One observer at a ballroom preview was heard saying, "Looks like just another big ballroom to me, but no question, that ceiling is one of a kind."
Does any of this mean Oscar might be getting cold feet about its new home?
"We have a 20-year contract," Robertson says. But it has plenty of "out" clauses, says AMPAS spokesman John Pavlik. In the first few years, there are a number of "triggering items," which would allow AMPAS to leave.
"People in the retail center have to maintain their quality, the economic vitality has to stay put," Mr. Pavlik says.
But they don't need a reason for long.
"After five to seven years," he says, if the shoe doesn't fit, it's easy for Oscar to walk away.
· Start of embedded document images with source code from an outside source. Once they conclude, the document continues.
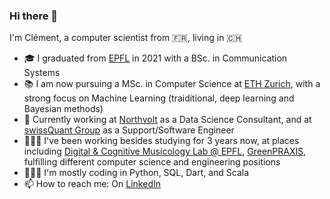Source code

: ### Hi there 👋

I'm Clément, a computer scientist from 🇫🇷, living in 🇨🇭 

- 🎓 I graduated from [EPFL](https://epfl.ch) in 2021 with a BSc. in Communication Systems
- 📚 I am now pursuing a MSc. in Computer Science at [ETH Zurich](https://ethz.ch), with a strong focus on Machine Learning (traiditional, deep learning and Bayesian methods)
- 🌱 Currently working at [Northvolt](https://northvolt.com) as a Data Science Consultant, and at [swissQuant Group](https://www.swissquant.com) as a Support/Software Engineer
- 👨🏻‍🔬 I've been working besides studying for 3 years now, at places including [Digital & Cognitive Musicology Lab @ EPFL](https://www.epfl.ch/labs/dcml/), [GreenPRAXIS](https://www.greenpraxis.com/en), fulfilling different computer science and engineering positions
- 👨🏻‍💻 I'm mostly coding in Python, SQL, Dart, and Scala
- 📫 How to reach me: On [LinkedIn](https://www.linkedin.com/in/clementsicard)
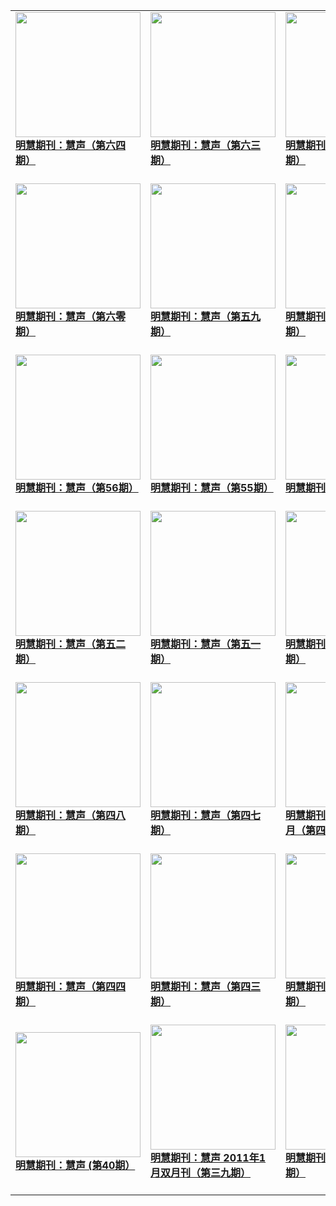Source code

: |||||
|---|---|---|---|
|[<img width="200px" src="http://qikan.minghui.org/mhqkpage/qikanimage/2020/05/04/huisheng-64-read-cover.png" ><br/><b> 明慧期刊：慧声（第六四期）</b><br/><br/>](../pages/huisheng/197443.md)|[<img width="200px" src="http://qikan.minghui.org/mhqkpage/qikanimage/2020/02/04/huishen-63-read-cover.png" ><br/><b> 明慧期刊：慧声（第六三期）</b><br/><br/>](../pages/huisheng/196291.md)|[<img width="200px" src="http://qikan.minghui.org/mhqkpage/qikanimage/2019/11/09/huisheng-62-sj-cover.png" ><br/><b> 明慧期刊：慧声（第六二期）</b><br/><br/>](../pages/huisheng/195105.md)|[<img width="200px" src="http://qikan.minghui.org/mhqkpage/qikanimage/2019/07/09/huisheng-61-read-cover.png" ><br/><b> 明慧期刊：慧声（第六一期）</b><br/><br/>](../pages/huisheng/193495.md)|
|[<img width="200px" src="http://qikan.minghui.org/mhqkpage/qikanimage/2019/04/29/hs_60_read-cover.png" ><br/><b> 明慧期刊：慧声（第六零期）</b><br/><br/>](../pages/huisheng/192587.md)|[<img width="200px" src="http://qikan.minghui.org/mhqkpage/qikanimage/2019/01/22/hs_59_read-cover.png" ><br/><b> 明慧期刊：慧声（第五九期）</b><br/><br/>](../pages/huisheng/191478.md)|[<img width="200px" src="http://qikan.minghui.org/mhqkpage/qikanimage/2018/11/10/hs_58read-cover.png" ><br/><b> 明慧期刊：慧声（第五八期）</b><br/><br/>](../pages/huisheng/190562.md)|[<img width="200px" src="http://qikan.minghui.org/mhqkpage/qikanimage/2018/06/29/hs_57_read-cover.png" ><br/><b> 明慧期刊：慧声（第五七期）</b><br/><br/>](../pages/huisheng/188750.md)|
|[<img width="200px" src="http://qikan.minghui.org/mhqkpage/qikanimage/2018/01/12/hs_56_read-cover.png" ><br/><b> 明慧期刊：慧声（第56期）</b><br/><br/>](../pages/huisheng/186587.md)|[<img width="200px" src="http://qikan.minghui.org/mhqkpage/qikanimage/2017/09/24/hs-55-read-cover.png" ><br/><b> 明慧期刊：慧声（第55期）</b><br/><br/>](../pages/huisheng/184963.md)|[<img width="200px" src="http://qikan.minghui.org/mhqkpage/qikanimage/2017/01/25/hs-54-read-cover.png" ><br/><b> 明慧期刊：慧声（第54期）</b><br/><br/>](../pages/huisheng/181128.md)|[<img width="200px" src="http://qikan.minghui.org/mhqkpage/qikanimage/2016/08/23/hsh-53-read-cover.png" ><br/><b> 明慧期刊：慧声（第53期）</b><br/><br/>](../pages/huisheng/178646.md)|
|[<img width="200px" src="http://qikan.minghui.org/mhqkpage/qikanimage/2015/08/13/hsh-52-read-cover.png" ><br/><b> 明慧期刊：慧声（第五二期）</b><br/><br/>](../pages/huisheng/172688.md)|[<img width="200px" src="http://qikan.minghui.org/mhqkpage/qikanimage/2014/11/12/hsh-51-read-cover.png" ><br/><b> 明慧期刊：慧声（第五一期）</b><br/><br/>](../pages/huisheng/168669.md)|[<img width="200px" src="http://qikan.minghui.org/mhqkpage/qikanimage/2014/06/02/huisheng-50-read-cover.png" ><br/><b> 明慧期刊：慧声（第五十期）</b><br/><br/>](../pages/huisheng/166117.md)|[<img width="200px" src="http://qikan.minghui.org/mhqkpage/qikanimage/2013/12/30/huisheng-49-read-cover.png" ><br/><b> 明慧期刊：慧声（第四九期）</b><br/><br/>](../pages/huisheng/163769.md)|
|[<img width="200px" src="http://qikan.minghui.org/mhqkpage/qikanimage/2013/09/22/huisheng-48-doc-cover.png" ><br/><b> 明慧期刊：慧声（第四八期）</b><br/><br/>](../pages/huisheng/162212.md)|[<img width="200px" src="http://qikan.minghui.org/mhqkpage/qikanimage/2013/06/26/huisheng-b-47-read-pdf-cover.png" ><br/><b> 明慧期刊：慧声（第四七期）</b><br/><br/>](../pages/huisheng/160403.md)|[<img width="200px" src="http://qikan.minghui.org/mhqkpage/qikanimage/2013/01/30/huisheng-46-pdf-cover.png" ><br/><b> 明慧期刊：慧声 2013年2月（第四六期）</b><br/><br/>](../pages/huisheng/107798.md)|[<img width="200px" src="http://qikan.minghui.org/mhqkpage/qikanimage/2012/09/05/huisheng-45-pdf-cover.png" ><br/><b> 明慧期刊：慧声（第四五期）</b><br/><br/>](../pages/huisheng/110835.md)|
|[<img width="200px" src="http://qikan.minghui.org/mhqkpage/qikanimage/2012/05/02/huisheng-b-44-pdf-cover.png" ><br/><b> 明慧期刊：慧声（第四四期）</b><br/><br/>](../pages/huisheng/114075.md)|[<img width="200px" src="http://qikan.minghui.org/mhqkpage/qikanimage/2012/02/03/huisheng-43-pdf-cover.png" ><br/><b> 明慧期刊：慧声（第四三期）</b><br/><br/>](../pages/huisheng/116187.md)|[<img width="200px" src="http://qikan.minghui.org/mhqkpage/qikanimage/2011/10/06/huisheng-42-pdf-cover.png" ><br/><b> 明慧期刊：慧声（第四二期）</b><br/><br/>](../pages/huisheng/118769.md)|[<img width="200px" src="http://qikan.minghui.org/mhqkpage/qikanimage/2011/05/27/huisheng-41-pdf-cover.png" ><br/><b> 明慧期刊：慧声（第四一期）</b><br/><br/>](../pages/huisheng/121480.md)|
|[<img width="200px" src="http://qikan.minghui.org/mhqkpage/qikanimage/2011/03/04/huisheng-pdf-cover.png" ><br/><b> 明慧期刊：慧声 (第40期）</b><br/><br/>](../pages/huisheng/123226.md)|[<img width="200px" src="http://qikan.minghui.org/mhqkpage/qikanimage/2011/01/04/huisheng-b-39-pdf-cover.png" ><br/><b> 明慧期刊：慧声 2011年1月双月刊（第三九期）</b><br/><br/>](../pages/huisheng/124300.md)|[<img width="200px" src="http://qikan.minghui.org/mhqkpage/qikanimage/2010/10/29/huisheng-b-38-pdf-cover.png" ><br/><b> 明慧期刊：慧声（第三八期）</b><br/><br/>](../pages/huisheng/125473.md)|[<img width="200px" src="http://qikan.minghui.org/mhqkpage/qikanimage/2010/08/31/huisheng-b-37-pdf-cover.png" ><br/><b> 明慧期刊：慧声（第三七期）</b><br/><br/>](../pages/huisheng/126567.md)|
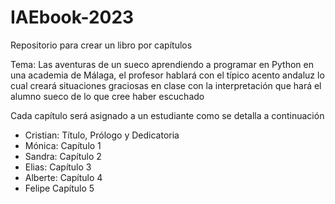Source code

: # IAEbook-2023

Repositorio para crear un libro por capítulos

Tema: Las aventuras de un sueco aprendiendo a programar en Python en una academia de Málaga, 
el profesor hablará con el típico acento andaluz lo cual creará situaciones graciosas en clase 
con la interpretación que hará el alumno sueco de lo que cree haber escuchado

Cada capítulo será asignado a un estudiante como se detalla a continuación

- Cristian: Título, Prólogo y Dedicatoria
- Mónica: Capítulo 1
- Sandra: Capítulo 2
- Elias: Capítulo 3
- Alberte: Capítulo 4
- Felipe Capítulo 5
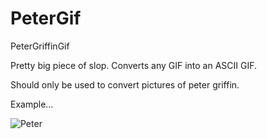 # PeterGif
PeterGriffinGif


Pretty big piece of slop. Converts any GIF into an ASCII GIF.

Should only be used to convert pictures of peter griffin.

Example...

![Peter](https://github.com/StevenNaliwajka/PeterGif/blob/main/GIf/out/output.gif)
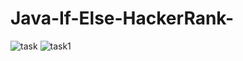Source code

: # Java-If-Else-HackerRank-

![task](https://user-images.githubusercontent.com/63385115/156157698-347fcb27-5377-456d-a625-639508abe42b.PNG)
![task1](https://user-images.githubusercontent.com/63385115/156157699-a20435c0-9901-4e52-a9fa-8c64bcb93658.PNG)
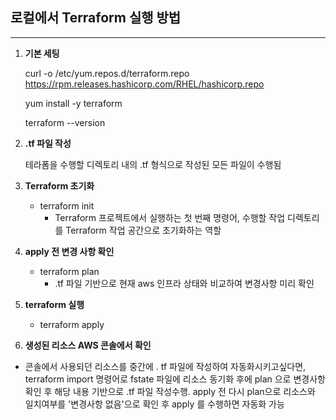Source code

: ## 로컬에서 Terraform 실행 방법

---

1. **기본 세팅**
    
    curl -o /etc/yum.repos.d/terraform.repo https://rpm.releases.hashicorp.com/RHEL/hashicorp.repo
    
    yum install -y terraform
    
    terraform --version
    
2. **.tf 파일 작성**
    
    테라폼을 수행할 디렉토리 내의 .tf 형식으로 작성된 모든 파일이 수행됨 
    
3. **Terraform 초기화**
    - terraform init
        - Terraform 프로젝트에서 실행하는 첫 번째 명령어, 수행할 작업 디렉토리를 Terraform 작업 공간으로 초기화하는 역할
4. **apply 전 변경 사항 확인**
    - terraform plan
        - .tf 파일 기반으로 현재 aws 인프라 상태와 비교하여 변경사항 미리 확인
5. **terraform 실행**
    - terraform apply
6. **생성된 리소스 AWS 콘솔에서 확인**

+ 콘솔에서 사용되던 리소스를 중간에 . tf 파일에 작성하여 자동화시키고싶다면, terraform import 명령어로 fstate 파일에 리소스 동기화 후에 plan 으로 변경사항 확인 후 해당 내용 기반으로 .tf 파일 작성수행. apply 전 다시 plan으로 리소스와 일치여부를 '변경사항 없음'으로 확인 후 apply 를 수행하면 자동화 가능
The gold-plated Oscar award was simply called the statuette until 1931, when Academy librarian Margaret Herrick said the male figure "looks like my Uncle Oscar!" The name stuck. Designed by Cedric Gibbons, the figure holds a sword and stands on a reel of film.
The Academy of Motion Picture Arts and Sciences, founded in May 1927, introduced the awards program to improve the negative image of the film industry.
"Wings" was the first Best Picture Oscar winner in 1928.
r "All About Eve" (1950) and "Titanic" (1997) received the greatest number of Oscar nominations ever: 14.
"Ben Hur" (1959) and "Titanic" have won the most awards: 11 each.
China has the most movie theaters in the world: 65,000. The US has the second greatest number at 37,185.
Judy Garland's ruby slippers ("The Wizard of Oz") are the most expensive film memorabilia ever sold at auction: $666,000 in 2000.